Residents pick up pieces after tornadoes kill 19

A tractor trailer truck that was damaged by an apparent tornado lays on its side in Albany, Ga. A vast storm system kicked up apparent tornadoes, shredded mobile homes and left other destruction scattered around the Southeast over the weekend.
A tractor trailer truck that was damaged by an apparent tornado lays on its side in Albany, Ga. A vast storm system kicked up apparent tornadoes, shredded mobile homes and left other destruction scattered around the Southeast over the weekend.

ALBANY, Ga. (AP) - Chuck Stafford was watching the Atlanta Falcons rout the Green Bay Packers for the NFC title when bad weather suddenly began to pound his mobile home in southern Georgia.

Stafford, 74, had just gone to the bathroom during Sunday's football game when the wind started whipping the mobile home park in Albany where he has lived for 31 years. His home started shaking violently.

The gusts blew the windows out of Stafford's trailer, spraying shattered glass everywhere. But he was lucky.

"I grabbed hold of my washer and dryer, got my legs spread apart and hunched over," Stafford said. "I guess I picked a good time to go to the bathroom."

Stafford was among residents in Georgia, Mississippi and South Carolina who were trying to pick up the pieces left behind by a powerful storm system that tore across the Deep South over the weekend, killing 19 people, including 15 in south Georgia. Rescuers were going through stricken areas Monday, searching for possible survivors.

Dougherty County Coroner Michael Fowler said that a total of four people died Sunday in the county that includes Albany. Some 60 miles away, Coroner Tim Purvis in south Georgia's Cook County confirmed seven people died at the mobile home park in the rural community of Adel, where about half of the 40 homes were leveled.

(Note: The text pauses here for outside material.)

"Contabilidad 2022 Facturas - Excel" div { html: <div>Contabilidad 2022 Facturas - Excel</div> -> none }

The 15 killed in south Georgia included two deaths each in the counties of Berrien and Brooks.

In South Carolina, the National Weather Service has confirmed that two tornadoes struck over the weekend, injuring one woman who was trapped in a mobile home that was damaged near Blackville. The weather service says a tornado touched down about 3:45 p.m. Saturday in Barnwell County and moved into Bamberg County. The other occurred in Orangeburg County a few minutes later.

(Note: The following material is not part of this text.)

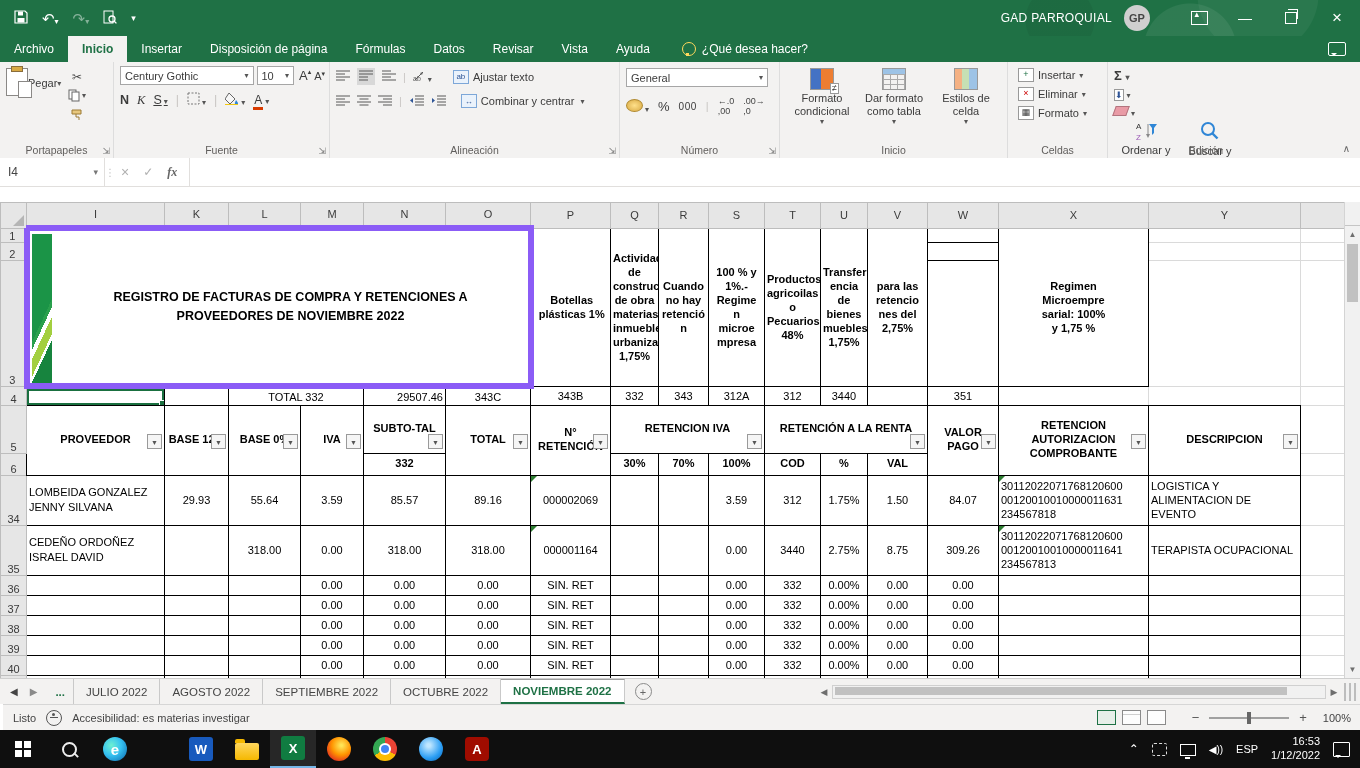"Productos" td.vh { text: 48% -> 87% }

Weather experts say tornadoes can hit any time of year in the South - including in the dead of winter. Even north Florida was under the weekend weather threat.

While the central U.S. has a fairly defined tornado season - the spring - the risk of tornadoes "never really goes to zero" for most of the year in the Southeast, explained Patrick Marsh of the Storm Prediction Center in Norman, Oklahoma.

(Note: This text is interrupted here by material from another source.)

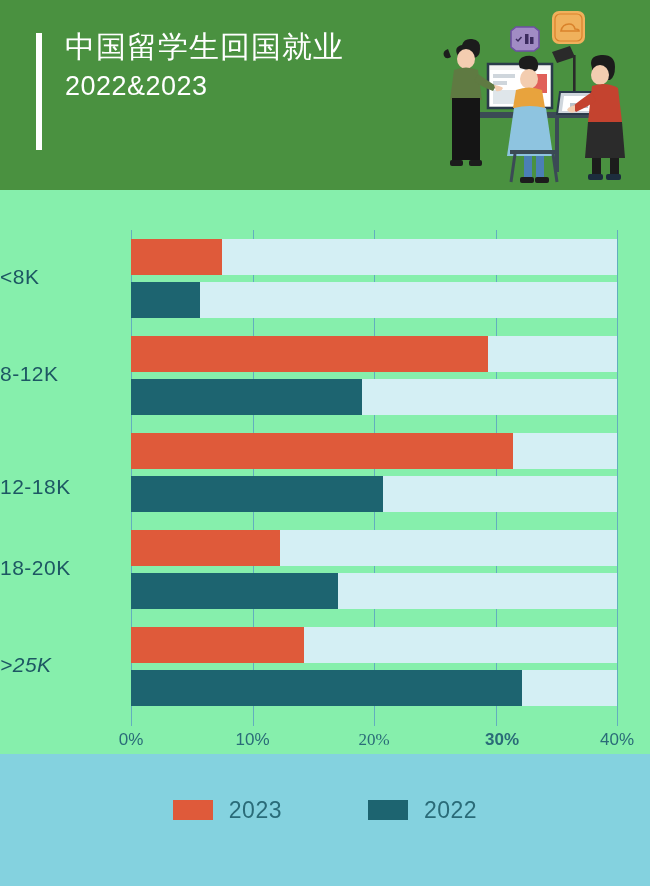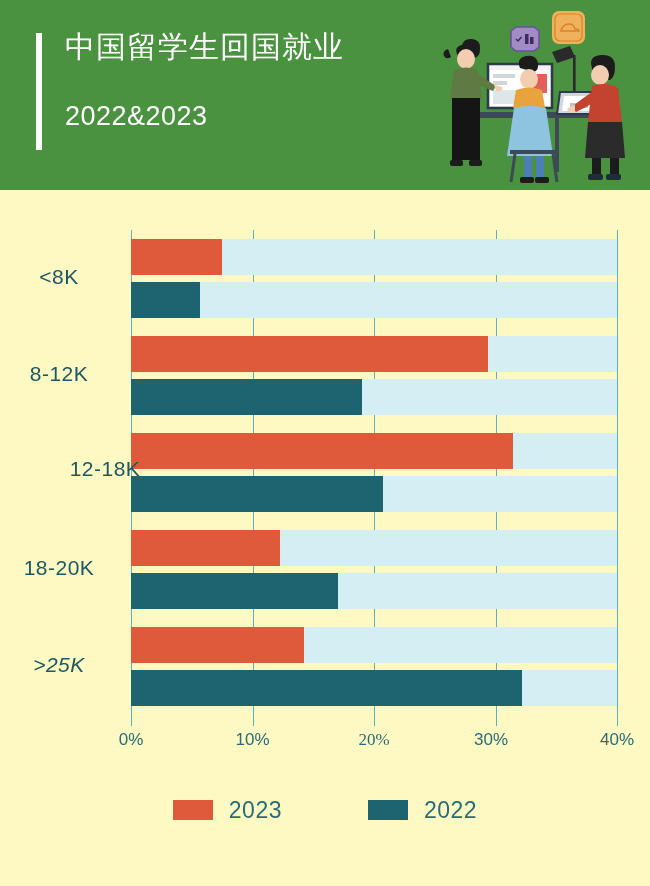"中国留学生回国就业" .page { background: #fef9c3 -> #86efac; height: 886px -> 754px }
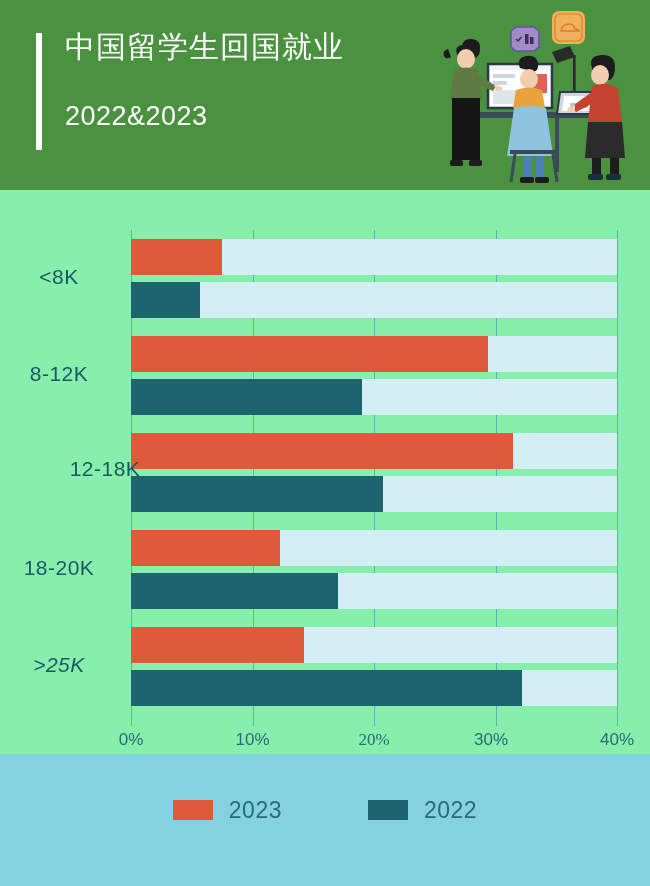"2022&2023" .title-years { margin-top: 30px -> none }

He said 39 possible tornadoes were reported across the Southeast from early Saturday into Sunday evening - none immediately confirmed. Of that, 30 were reported in Georgia, four in Mississippi, and one each in Louisiana and South Carolina.

January tornado outbreaks are rare but not unprecedented, particularly in the South. Data from the Storm Prediction Center shows that, over the past decade, the nation has seen an average of 38 tornadoes in January, ranging from a high of 84 in 2008 to just four in 2014.